[[ Records for the exercise open ]]

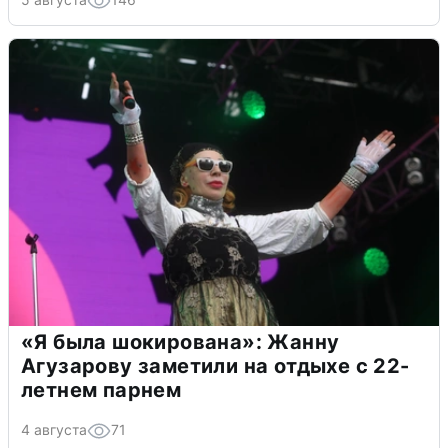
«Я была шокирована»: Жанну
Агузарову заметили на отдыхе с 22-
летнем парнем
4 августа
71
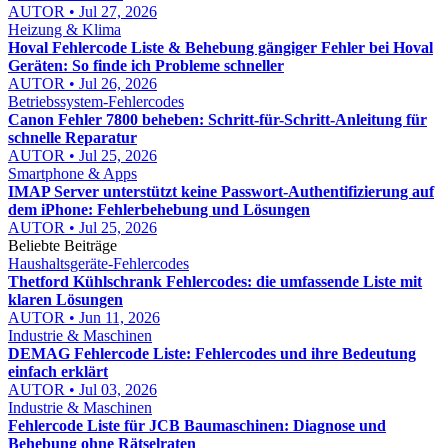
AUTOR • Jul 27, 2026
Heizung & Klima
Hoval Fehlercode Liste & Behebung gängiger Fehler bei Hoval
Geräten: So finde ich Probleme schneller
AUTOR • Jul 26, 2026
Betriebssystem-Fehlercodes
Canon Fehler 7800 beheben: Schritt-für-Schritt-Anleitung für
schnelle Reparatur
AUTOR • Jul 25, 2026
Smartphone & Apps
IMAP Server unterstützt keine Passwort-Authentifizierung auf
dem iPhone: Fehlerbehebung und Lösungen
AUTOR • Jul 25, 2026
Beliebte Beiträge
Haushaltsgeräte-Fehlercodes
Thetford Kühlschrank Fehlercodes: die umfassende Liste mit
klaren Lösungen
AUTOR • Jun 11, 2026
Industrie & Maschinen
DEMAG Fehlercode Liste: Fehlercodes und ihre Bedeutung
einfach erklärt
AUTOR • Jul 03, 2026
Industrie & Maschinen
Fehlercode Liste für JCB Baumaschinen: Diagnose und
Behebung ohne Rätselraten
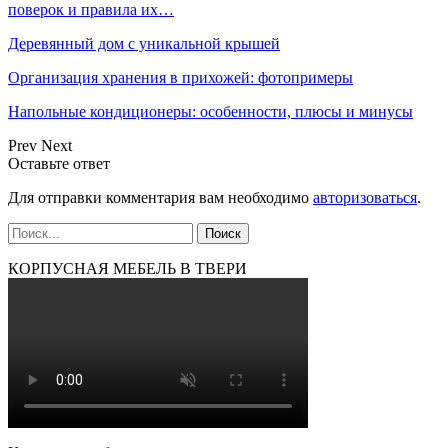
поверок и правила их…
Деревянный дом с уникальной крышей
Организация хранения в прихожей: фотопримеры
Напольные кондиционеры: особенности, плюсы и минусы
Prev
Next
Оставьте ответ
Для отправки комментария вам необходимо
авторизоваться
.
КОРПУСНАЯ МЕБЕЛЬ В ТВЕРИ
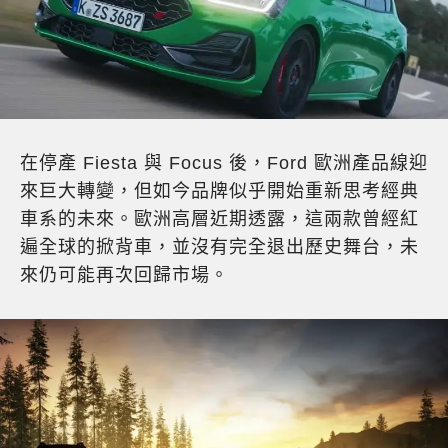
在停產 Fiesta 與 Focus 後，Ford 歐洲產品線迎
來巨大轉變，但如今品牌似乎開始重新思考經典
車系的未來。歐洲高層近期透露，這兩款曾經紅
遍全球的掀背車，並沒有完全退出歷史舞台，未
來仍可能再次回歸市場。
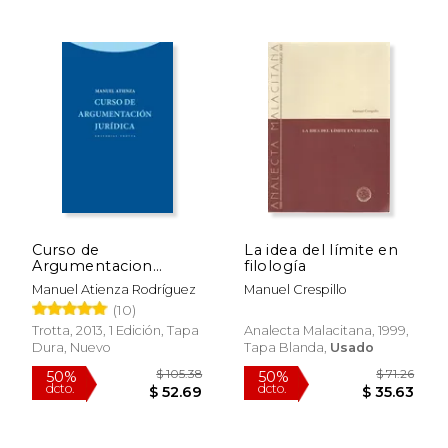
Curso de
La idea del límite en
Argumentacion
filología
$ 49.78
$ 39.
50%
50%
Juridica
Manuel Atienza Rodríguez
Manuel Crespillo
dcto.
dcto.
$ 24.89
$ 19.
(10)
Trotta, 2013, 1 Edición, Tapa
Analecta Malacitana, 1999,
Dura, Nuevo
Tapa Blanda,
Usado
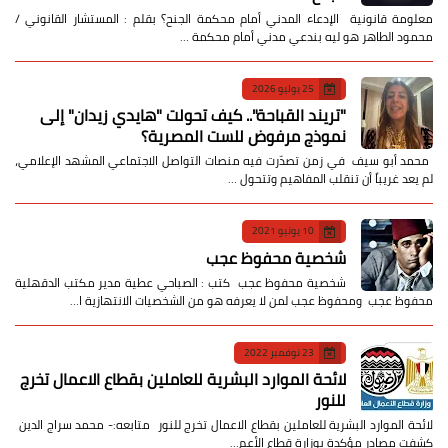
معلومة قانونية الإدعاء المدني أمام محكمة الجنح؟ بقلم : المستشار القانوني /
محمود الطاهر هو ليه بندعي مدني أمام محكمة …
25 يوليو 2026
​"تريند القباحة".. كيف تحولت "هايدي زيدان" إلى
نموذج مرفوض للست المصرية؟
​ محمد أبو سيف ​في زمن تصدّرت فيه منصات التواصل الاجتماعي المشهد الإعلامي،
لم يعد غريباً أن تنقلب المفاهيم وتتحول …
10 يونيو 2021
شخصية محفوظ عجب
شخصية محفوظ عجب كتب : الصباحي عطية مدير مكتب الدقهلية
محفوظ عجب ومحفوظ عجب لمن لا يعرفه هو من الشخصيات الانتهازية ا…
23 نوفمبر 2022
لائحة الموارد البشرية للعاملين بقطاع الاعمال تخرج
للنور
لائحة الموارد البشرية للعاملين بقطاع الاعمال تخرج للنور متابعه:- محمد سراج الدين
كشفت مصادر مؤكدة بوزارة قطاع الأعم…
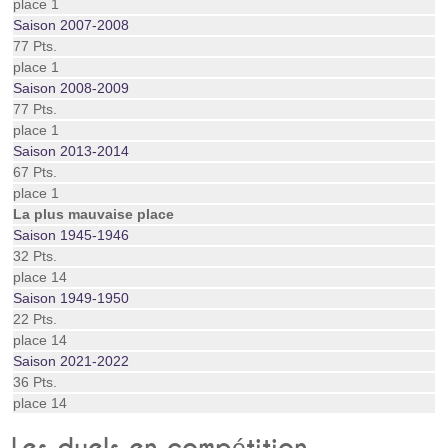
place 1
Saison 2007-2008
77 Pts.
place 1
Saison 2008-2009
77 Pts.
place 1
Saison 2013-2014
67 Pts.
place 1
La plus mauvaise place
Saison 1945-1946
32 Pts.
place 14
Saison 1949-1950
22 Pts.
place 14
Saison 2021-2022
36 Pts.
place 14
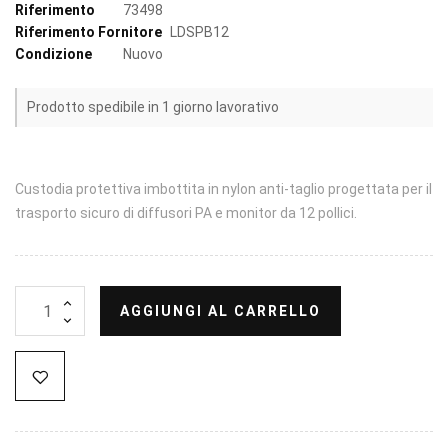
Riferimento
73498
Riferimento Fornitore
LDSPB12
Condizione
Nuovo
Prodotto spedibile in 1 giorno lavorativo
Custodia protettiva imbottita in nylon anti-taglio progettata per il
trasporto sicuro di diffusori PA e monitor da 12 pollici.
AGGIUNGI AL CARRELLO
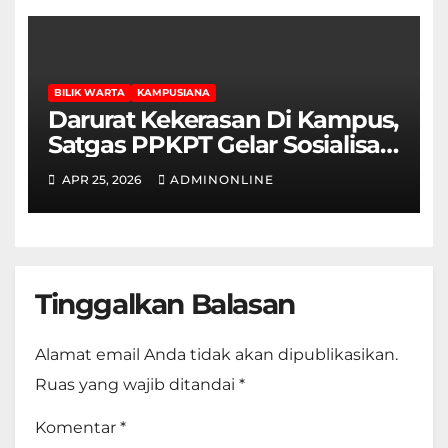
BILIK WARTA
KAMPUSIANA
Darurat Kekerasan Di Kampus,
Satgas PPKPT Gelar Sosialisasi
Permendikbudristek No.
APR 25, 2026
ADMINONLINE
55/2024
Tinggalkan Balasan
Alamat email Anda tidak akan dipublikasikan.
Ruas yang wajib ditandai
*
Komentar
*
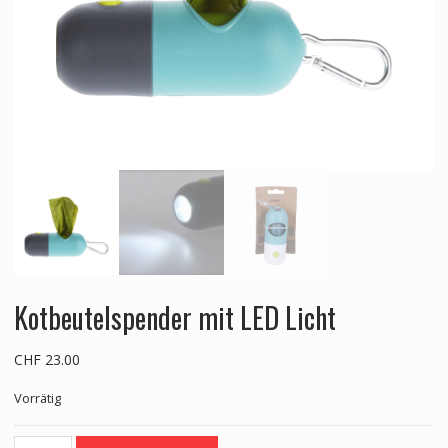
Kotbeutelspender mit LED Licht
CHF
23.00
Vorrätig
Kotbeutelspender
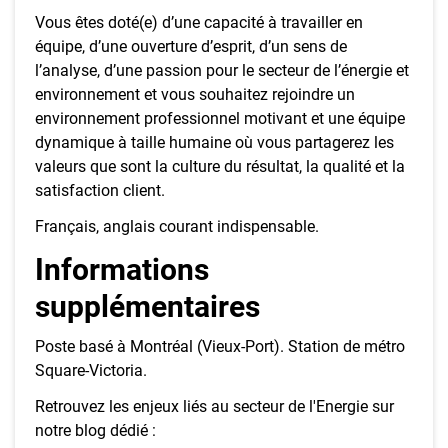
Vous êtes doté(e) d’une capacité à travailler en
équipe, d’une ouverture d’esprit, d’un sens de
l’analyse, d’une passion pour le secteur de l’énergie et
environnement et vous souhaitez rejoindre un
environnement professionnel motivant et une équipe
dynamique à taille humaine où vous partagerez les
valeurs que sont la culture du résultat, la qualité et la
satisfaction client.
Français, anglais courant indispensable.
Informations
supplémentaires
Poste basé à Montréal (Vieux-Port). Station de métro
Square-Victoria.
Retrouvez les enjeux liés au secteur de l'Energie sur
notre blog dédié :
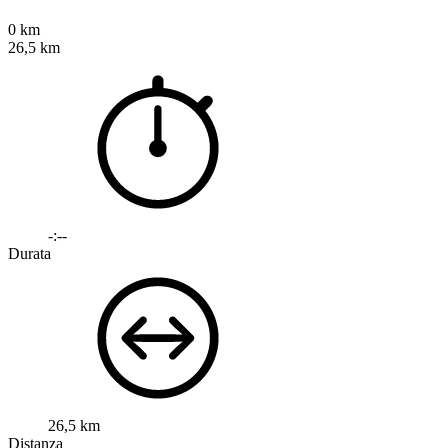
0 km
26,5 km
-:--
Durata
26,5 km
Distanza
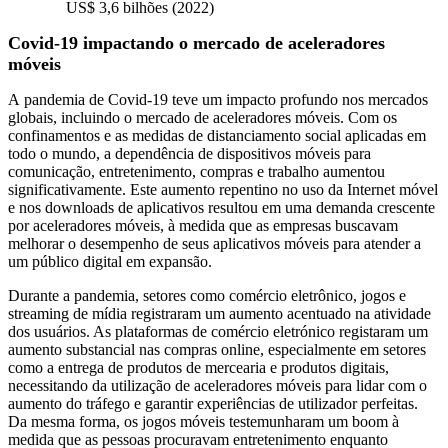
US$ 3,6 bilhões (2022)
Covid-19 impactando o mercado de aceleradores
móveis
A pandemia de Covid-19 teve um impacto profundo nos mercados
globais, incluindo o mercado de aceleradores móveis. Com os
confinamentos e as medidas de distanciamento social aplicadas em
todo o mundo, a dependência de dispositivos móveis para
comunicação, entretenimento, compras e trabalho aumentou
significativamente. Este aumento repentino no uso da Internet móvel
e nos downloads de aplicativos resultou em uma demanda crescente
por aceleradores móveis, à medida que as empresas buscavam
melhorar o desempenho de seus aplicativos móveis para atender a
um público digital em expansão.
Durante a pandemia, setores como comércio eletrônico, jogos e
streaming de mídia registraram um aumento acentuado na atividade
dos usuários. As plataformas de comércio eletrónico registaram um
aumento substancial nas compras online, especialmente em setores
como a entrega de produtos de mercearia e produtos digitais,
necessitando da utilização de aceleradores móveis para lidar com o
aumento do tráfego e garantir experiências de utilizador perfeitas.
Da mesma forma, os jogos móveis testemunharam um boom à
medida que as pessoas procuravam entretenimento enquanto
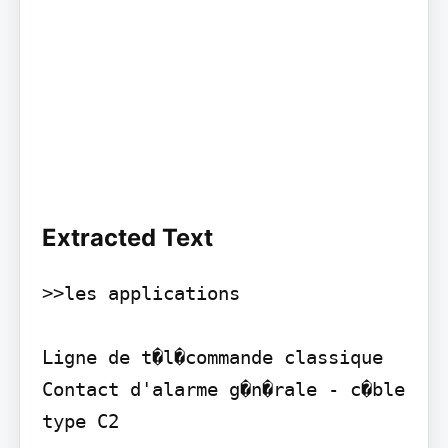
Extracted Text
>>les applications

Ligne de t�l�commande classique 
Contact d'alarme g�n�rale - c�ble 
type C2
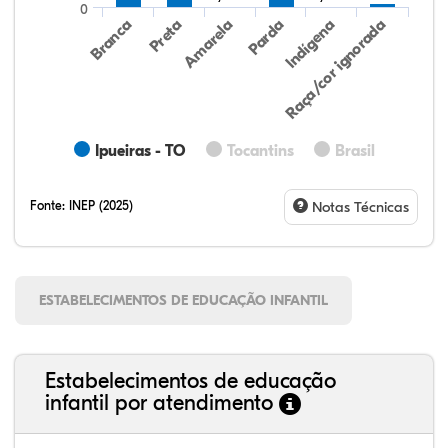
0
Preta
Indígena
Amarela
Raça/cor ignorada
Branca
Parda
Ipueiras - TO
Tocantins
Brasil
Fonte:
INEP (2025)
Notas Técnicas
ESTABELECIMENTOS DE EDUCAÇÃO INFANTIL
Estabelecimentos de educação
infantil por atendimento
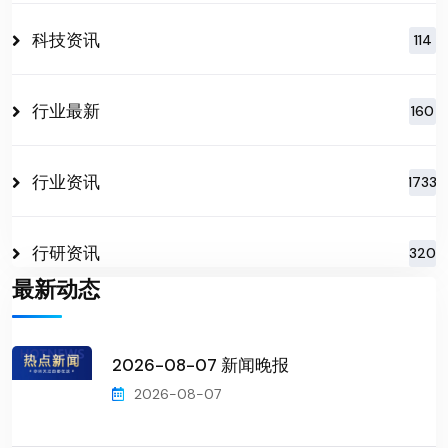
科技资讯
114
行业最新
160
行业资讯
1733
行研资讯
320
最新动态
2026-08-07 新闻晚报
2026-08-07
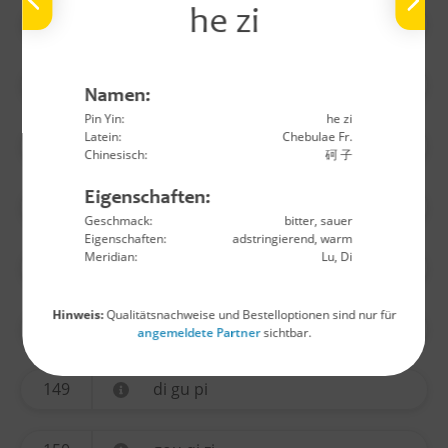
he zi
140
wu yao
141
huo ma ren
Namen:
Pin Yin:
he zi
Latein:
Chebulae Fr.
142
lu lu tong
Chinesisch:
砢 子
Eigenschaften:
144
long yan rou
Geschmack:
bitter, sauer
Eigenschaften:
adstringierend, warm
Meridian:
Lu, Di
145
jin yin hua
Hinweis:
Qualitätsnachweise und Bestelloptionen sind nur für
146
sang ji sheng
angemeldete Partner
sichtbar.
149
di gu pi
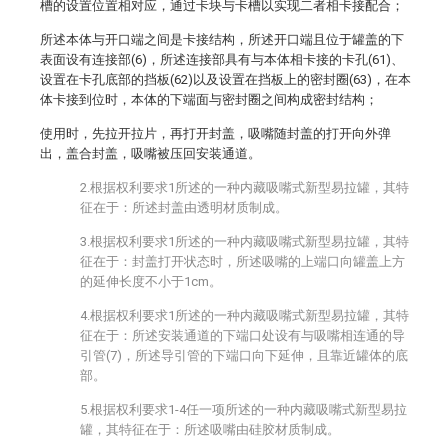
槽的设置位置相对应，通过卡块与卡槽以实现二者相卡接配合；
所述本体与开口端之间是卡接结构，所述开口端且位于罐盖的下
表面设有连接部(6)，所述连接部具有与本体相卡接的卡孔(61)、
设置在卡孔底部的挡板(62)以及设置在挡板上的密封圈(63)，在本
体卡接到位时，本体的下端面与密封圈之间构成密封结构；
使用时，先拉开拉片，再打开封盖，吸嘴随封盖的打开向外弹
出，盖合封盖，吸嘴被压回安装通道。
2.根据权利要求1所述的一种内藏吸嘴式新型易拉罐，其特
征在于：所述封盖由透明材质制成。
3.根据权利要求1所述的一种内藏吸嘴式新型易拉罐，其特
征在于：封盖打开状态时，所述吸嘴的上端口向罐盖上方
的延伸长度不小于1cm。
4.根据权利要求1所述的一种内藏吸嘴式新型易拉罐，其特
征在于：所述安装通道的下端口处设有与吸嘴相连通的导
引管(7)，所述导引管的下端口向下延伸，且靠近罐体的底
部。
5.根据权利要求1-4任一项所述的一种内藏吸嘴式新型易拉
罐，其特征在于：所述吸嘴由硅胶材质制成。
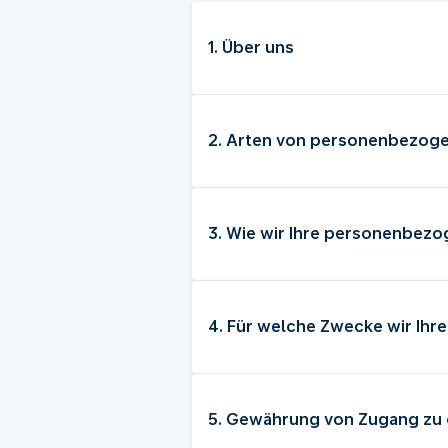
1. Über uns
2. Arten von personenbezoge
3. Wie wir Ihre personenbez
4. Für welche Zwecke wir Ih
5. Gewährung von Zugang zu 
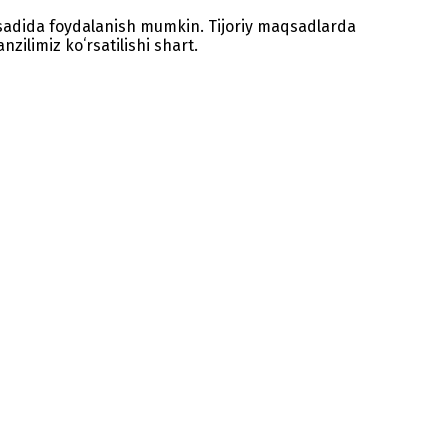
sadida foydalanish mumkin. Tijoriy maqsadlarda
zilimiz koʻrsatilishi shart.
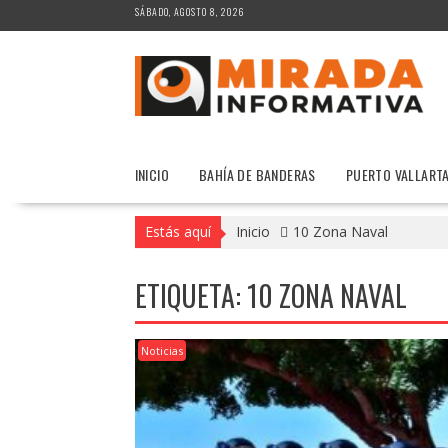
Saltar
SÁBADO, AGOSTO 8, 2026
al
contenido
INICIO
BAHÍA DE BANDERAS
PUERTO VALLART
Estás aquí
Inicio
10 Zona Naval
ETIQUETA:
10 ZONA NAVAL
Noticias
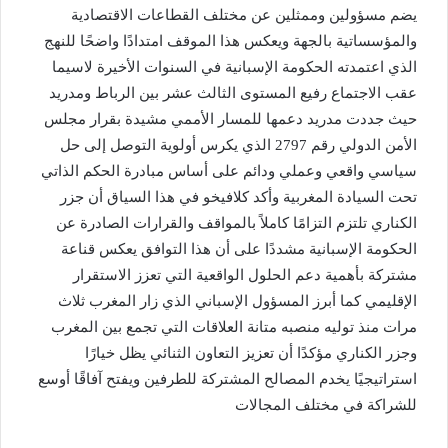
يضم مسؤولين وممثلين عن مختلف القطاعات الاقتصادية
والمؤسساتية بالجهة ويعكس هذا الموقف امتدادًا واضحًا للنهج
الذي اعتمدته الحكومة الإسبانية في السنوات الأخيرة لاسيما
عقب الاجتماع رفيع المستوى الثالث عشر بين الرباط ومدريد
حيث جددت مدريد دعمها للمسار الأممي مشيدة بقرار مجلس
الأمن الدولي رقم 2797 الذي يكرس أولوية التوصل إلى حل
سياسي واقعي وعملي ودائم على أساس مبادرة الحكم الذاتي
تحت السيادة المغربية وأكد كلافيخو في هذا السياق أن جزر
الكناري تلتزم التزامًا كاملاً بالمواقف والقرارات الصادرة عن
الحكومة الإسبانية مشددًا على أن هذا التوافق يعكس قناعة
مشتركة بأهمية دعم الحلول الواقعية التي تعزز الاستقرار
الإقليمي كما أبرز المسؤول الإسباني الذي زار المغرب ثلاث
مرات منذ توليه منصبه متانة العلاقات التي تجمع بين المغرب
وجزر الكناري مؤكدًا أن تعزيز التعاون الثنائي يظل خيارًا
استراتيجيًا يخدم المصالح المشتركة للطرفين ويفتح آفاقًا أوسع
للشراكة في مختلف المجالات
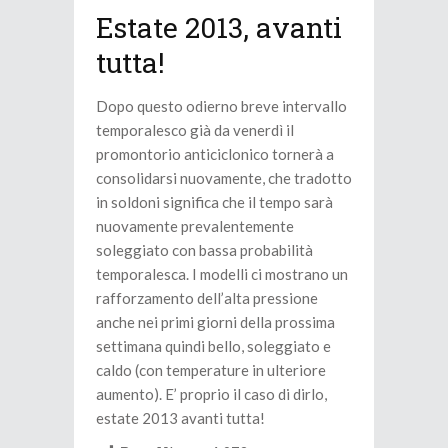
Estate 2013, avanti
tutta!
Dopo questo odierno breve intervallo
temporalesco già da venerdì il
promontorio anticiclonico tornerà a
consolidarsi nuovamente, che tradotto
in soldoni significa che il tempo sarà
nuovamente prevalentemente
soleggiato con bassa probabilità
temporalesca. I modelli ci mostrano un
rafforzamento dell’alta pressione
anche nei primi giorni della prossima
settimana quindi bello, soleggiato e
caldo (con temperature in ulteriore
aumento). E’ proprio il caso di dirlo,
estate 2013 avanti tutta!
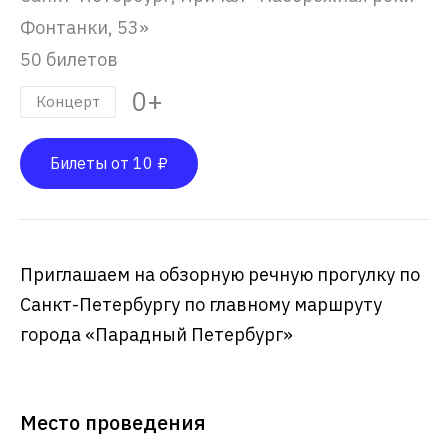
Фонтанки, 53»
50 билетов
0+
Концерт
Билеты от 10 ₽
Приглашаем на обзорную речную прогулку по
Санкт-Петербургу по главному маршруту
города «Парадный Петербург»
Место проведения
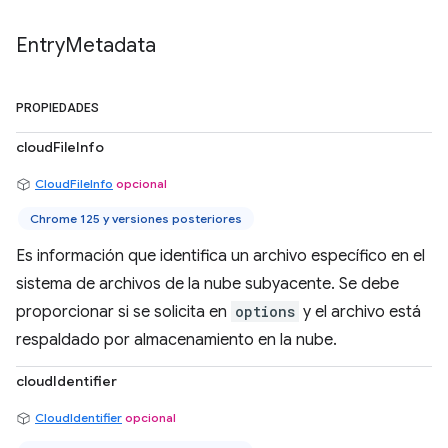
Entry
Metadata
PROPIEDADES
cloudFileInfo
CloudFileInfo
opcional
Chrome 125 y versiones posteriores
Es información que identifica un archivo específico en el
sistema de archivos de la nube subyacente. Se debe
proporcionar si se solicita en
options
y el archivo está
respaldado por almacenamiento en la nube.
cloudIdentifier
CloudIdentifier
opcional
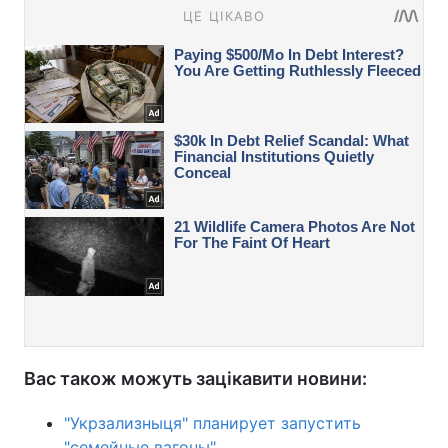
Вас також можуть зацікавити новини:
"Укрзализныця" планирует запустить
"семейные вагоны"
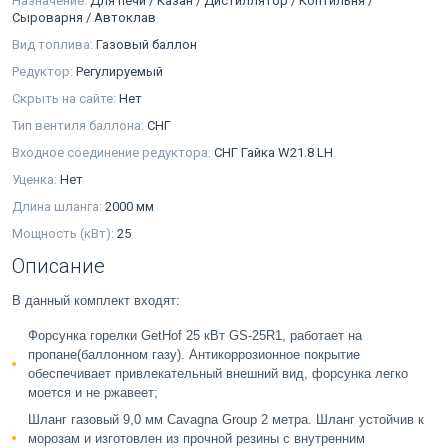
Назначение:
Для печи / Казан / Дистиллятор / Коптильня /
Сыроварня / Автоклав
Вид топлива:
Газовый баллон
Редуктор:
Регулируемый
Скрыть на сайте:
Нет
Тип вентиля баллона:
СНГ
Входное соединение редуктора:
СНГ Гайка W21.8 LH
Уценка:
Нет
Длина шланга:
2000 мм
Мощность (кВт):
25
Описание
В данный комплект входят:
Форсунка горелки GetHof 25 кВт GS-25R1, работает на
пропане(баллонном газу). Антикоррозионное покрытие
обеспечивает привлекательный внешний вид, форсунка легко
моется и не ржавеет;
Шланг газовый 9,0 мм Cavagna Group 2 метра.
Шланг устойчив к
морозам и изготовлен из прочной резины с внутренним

[[ Records for the exercise closed ]]

◆ Aim of the exercise: Pull out each line in the rows above that contains the string "nube", copying every such line in full. The match is case-sensitive.

◆ Response to the task:
sistema de archivos de la nube subyacente. Se debe
respaldado por almacenamiento en la nube.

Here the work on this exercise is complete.